> _Tasks to carry out_
1. List the four things that the Minari review says combine to make the film a beautiful masterpiece.
2. Reproduce every line of the records below exactly, but leave the pictures out.

> _Extract_
Archives for February 15, 2021

Minari * Earnest Portrayal of Immigrants -Intricate Storyline, Poignant Score and Outstanding Cinematography

A Korean American family moves to an Arkansas farm in search of its own American dream. Amidst the challenges of this new life in the strange and rugged Ozarks, they discover the undeniable resilience of family and what really makes a home. KIDS FIRST! Film Critic Eshaan M. comments, “Minari, a semi-autobiographical and earnest portrayal of an immigrant family, written and directed by Isaac Lee Chung, tugs at viewers’ heartstrings and is surely a 2021 must-watch. The incredible starring cast, intricate storyline, poignant background score and perfectly punctuated cinematography all combine to make this Korean and English feature a beautiful masterpiece.”  See his full review below.

Minari

By Eshaan M., KIDS FIRST! Film Critic, age 14

Minari, a semi-autobiographical and earnest portrayal of an immigrant family, written and directed by Isaac Lee Chung, tugs at viewers’ heartstrings and is surely a 2021 must-watch. The incredible starring cast, intricate storyline, poignant background score and perfectly punctuated cinematography all combine to make this Korean and English feature a beautiful masterpiece.

> _Given records_
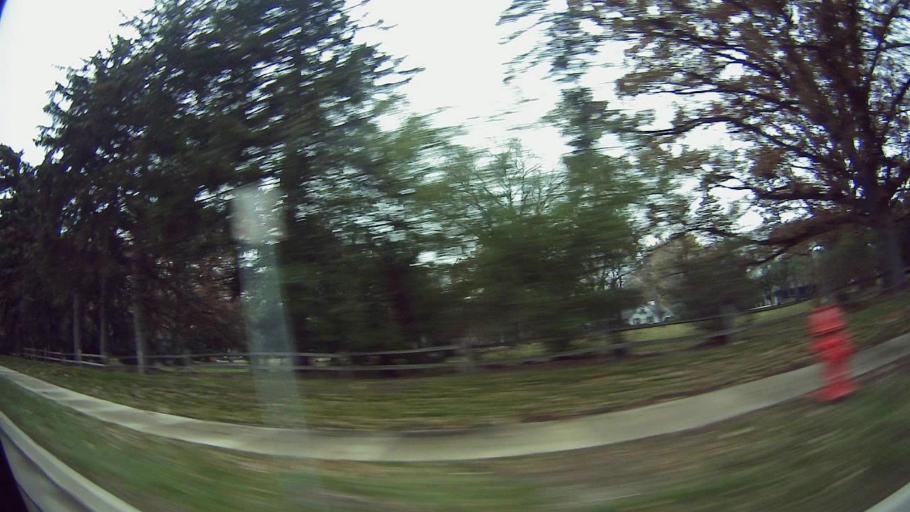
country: US
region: Michigan
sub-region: Oakland County
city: Franklin
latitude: 42.5484
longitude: -83.2854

> _Answer set_
1.
- The incredible starring cast
- The intricate storyline
- The poignant background score
- The perfectly punctuated cinematography

2.
country: US
region: Michigan
sub-region: Oakland County
city: Franklin
latitude: 42.5484
longitude: -83.2854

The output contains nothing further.